Ginkgo biloba is the only living representative of the Ginkgophytes. It is known as the maidenhair tree, and we can trace its ancestors back to the Permian. It is another living fossil - its structure seems unchanged over all these years - and is perhaps the oldest living seed plant. Like Cycads, this species is dioecious, with male trees producing small strobili. In this species the term 'gymnosperm' or 'naked seed' is entirely appropriate as the ovules just hang down in pairs on stalks - entirely unprotected. (when mature are the size and colour of apricots). It does occur in the wild in SE China, and is found cultivated. See New Scientist - 15/2/97- Endangered medicinal plants. G. biloba a "fashionable" remedy for heart ailments and dementia. 2000 tonnes sold every year (1/3 of this to Germany) - trade growing at 25% per annum.
Contains 3 orders, each with a single genera.
The two larger ones Ephedra and Gnetum each contain about 40 species with Ephedra usually being a shrubby plant with small scale like leaves, looking rather like a horsetail. Many Gnetums are lianas - creepers - with cones and also broad leaves which resemble megaphyllous leaves.
The third group is also represented by a single species - Welwitschia mirabilis - a very unusual plant.
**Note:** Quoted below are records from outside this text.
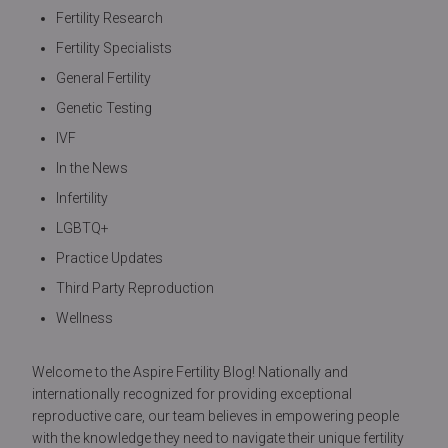
Fertility Research
Fertility Specialists
General Fertility
Genetic Testing
IVF
In the News
Infertility
LGBTQ+
Practice Updates
Third Party Reproduction
Wellness
Welcome to the Aspire Fertility Blog! Nationally and
internationally recognized for providing exceptional
reproductive care, our team believes in empowering people
with the knowledge they need to navigate their unique fertility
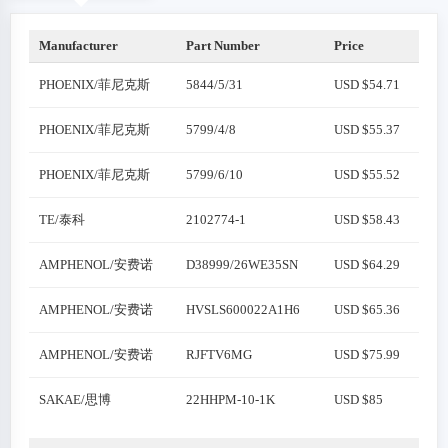
Manufacturer
Part Number
Price
PHOENIX/菲尼克斯
5844/5/31
USD $54.71
PHOENIX/菲尼克斯
5799/4/8
USD $55.37
PHOENIX/菲尼克斯
5799/6/10
USD $55.52
TE/泰科
2102774-1
USD $58.43
AMPHENOL/安费诺
D38999/26WE35SN
USD $64.29
AMPHENOL/安费诺
HVSLS600022A1H6
USD $65.36
AMPHENOL/安费诺
RJFTV6MG
USD $75.99
SAKAE/思博
22HHPM-10-1K
USD $85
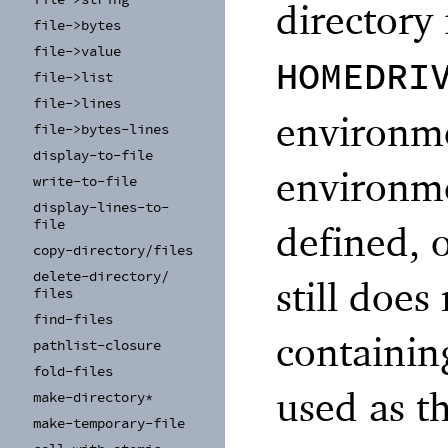
directory 
file-
>bytes
file-
>value
HOMEDRI
file-
>list
file-
>lines
environme
file-
>bytes-
lines
display-
to-
file
environme
write-
to-
file
display-
lines-
to-
file
defined, o
copy-
directory/
files
delete-
directory/
still does
files
find-
files
containin
pathlist-
closure
fold-
files
used as t
make-
directory*
make-
temporary-
file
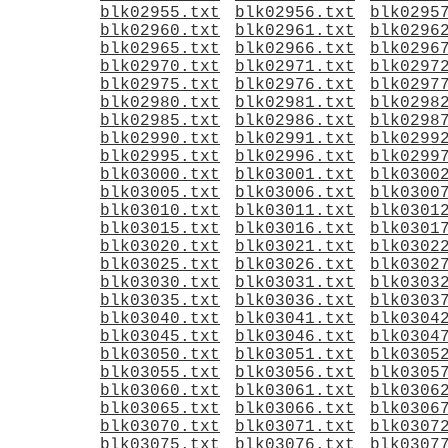
blk02955.txt
blk02956.txt
blk0295
blk02960.txt
blk02961.txt
blk0296
blk02965.txt
blk02966.txt
blk0296
blk02970.txt
blk02971.txt
blk0297
blk02975.txt
blk02976.txt
blk0297
blk02980.txt
blk02981.txt
blk0298
blk02985.txt
blk02986.txt
blk0298
blk02990.txt
blk02991.txt
blk0299
blk02995.txt
blk02996.txt
blk0299
blk03000.txt
blk03001.txt
blk0300
blk03005.txt
blk03006.txt
blk0300
blk03010.txt
blk03011.txt
blk0301
blk03015.txt
blk03016.txt
blk0301
blk03020.txt
blk03021.txt
blk0302
blk03025.txt
blk03026.txt
blk0302
blk03030.txt
blk03031.txt
blk0303
blk03035.txt
blk03036.txt
blk0303
blk03040.txt
blk03041.txt
blk0304
blk03045.txt
blk03046.txt
blk0304
blk03050.txt
blk03051.txt
blk0305
blk03055.txt
blk03056.txt
blk0305
blk03060.txt
blk03061.txt
blk0306
blk03065.txt
blk03066.txt
blk0306
blk03070.txt
blk03071.txt
blk0307
blk03075.txt
blk03076.txt
blk0307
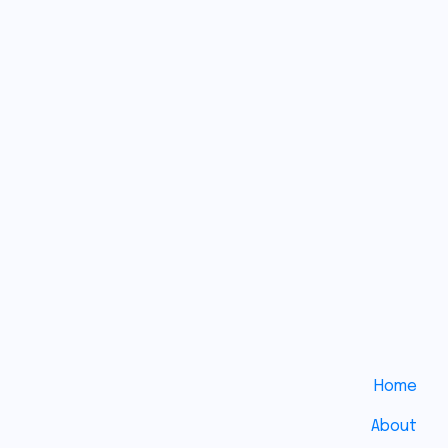
Medical
Uses of
Duct
Tape: An
Exploration
of
Ingenuity
and
Improvisation
No
Comments
Home
About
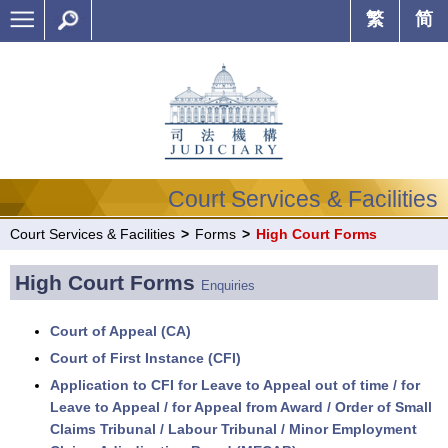
繁
简
Court Services & Facilities
Court Services & Facilities
>
Forms
>
High Court Forms
High Court Forms
Enquiries
Court of Appeal (CA)
Court of First Instance (CFI)
Application to CFI for Leave to Appeal out of time / for
Leave to Appeal / for Appeal from Award / Order of Small
Claims Tribunal / Labour Tribunal / Minor Employment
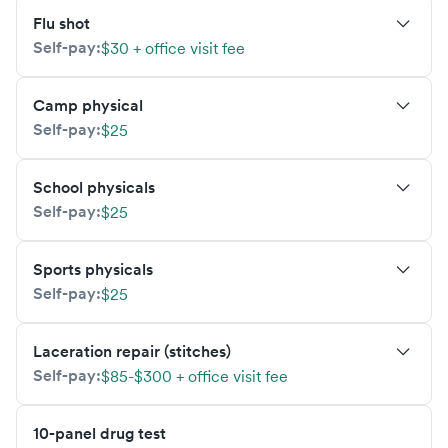
Flu shot
Self-pay:
$30 + office visit fee
Camp physical
Self-pay:
$25
School physicals
Self-pay:
$25
Sports physicals
Self-pay:
$25
Laceration repair (stitches)
Self-pay:
$85-$300 + office visit fee
10-panel drug test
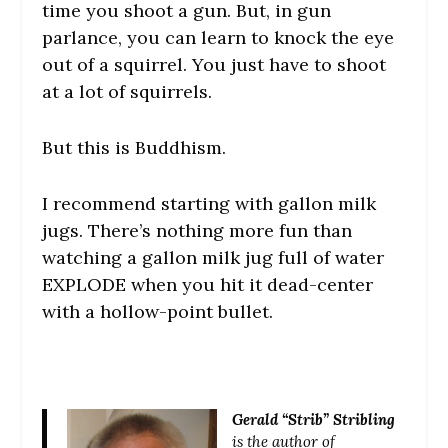
time you shoot a gun. But, in gun
parlance, you can learn to knock the eye
out of a squirrel. You just have to shoot
at a lot of squirrels.
But this is Buddhism.
I recommend starting with gallon milk
jugs. There’s nothing more fun than
watching a gallon milk jug full of water
EXPLODE when you hit it dead-center
with a hollow-point bullet.
Gerald “Strib” Stribling
is the author of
The form and the proportions of this plant are without parallel in the plant kingdom (weird). The main plant body resembles an inverted cone, only the base of which projects above ground. Just see an elliptical base up to 18" across. The rest of the tap root penetrates to great depth. The surface of an old plant is covered by thick corrugated cork. The top is bowl shaped and other plants will often grow in sand that collects in the hollow. The adult plant bears a single pair of opposite leaves which persist as long as the plant lives. These are thick and leathery in texture- markedly xerophytic. They arise from grooves in the rim surrounding the crown and their growth is entirely basal. As they grow larger, the leaf apex rests on the ground and is gradually destroyed by friction. the constant growth at the proximal end approximately equates to the constant destruction at the distal end, so the leaves tend to remain the same length. However, old plants frequently have leaves 6' long. As the width of the crown grows they also become broader - and frequently turn into narrow ribbons, becoming twisted and tangled. Being gymnosperms of course they have cones - a surprising sight. Found in a narrow strip of arid coastal zone in SW Africa, over an area of 700 miles and 20 miles inland, where fog is a frequent occurrence. This fog seems to be necessary of the germination of the seeds, and perhaps for the persistence of the plant.
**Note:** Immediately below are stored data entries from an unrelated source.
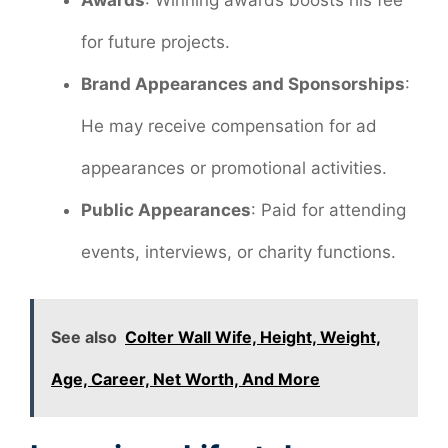
Awards
: Winning awards boosts his fee
for future projects.
Brand Appearances and Sponsorships
:
He may receive compensation for ad
appearances or promotional activities.
Public Appearances
: Paid for attending
events, interviews, or charity functions.
See also
Colter Wall Wife, Height, Weight,
Age, Career, Net Worth, And More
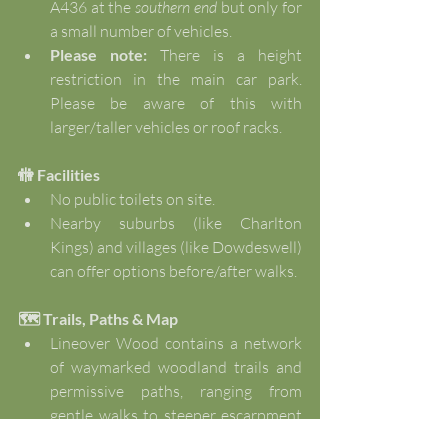
A436 at the 
southern end
 but only for 
a small number of vehicles.
Please note: 
There is a height 
restriction in the main car park. 
Please be aware of this with 
larger/taller vehicles or roof racks.
🚻 Facilities
No public toilets on site.
Nearby suburbs (like Charlton 
Kings) and villages (like Dowdeswell) 
can offer options before/after walks.
🗺️ Trails, Paths & Map
Lineover Wood contains a network 
of waymarked woodland trails and 
permissive paths, ranging from 
gentle walks to steeper escarpment 
routes.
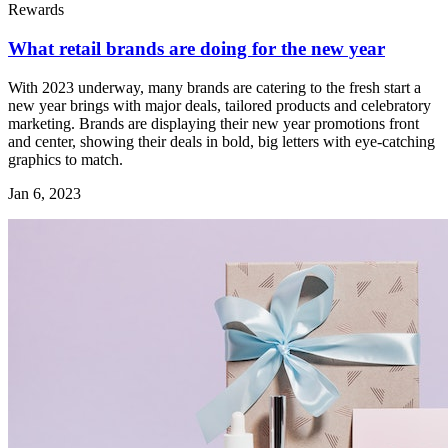
Rewards
What retail brands are doing for the new year
With 2023 underway, many brands are catering to the fresh start a
new year brings with major deals, tailored products and celebratory
marketing. Brands are displaying their new year promotions front
and center, showing their deals in bold, big letters with eye-catching
graphics to match.
Jan 6, 2023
Gymnosperms are well adapted to life on land - survived 2 periods of major extinction. One reason is their superior mode of reproduction.
1. The gametophytes can draw on the resources of the mature sporophyte.
2. Environmental water is not necessary for fertilization - opening up larger range of habitats.
3. Major reproductive and dispersal agent is the seed with its greater protection and advantages discussed earlier.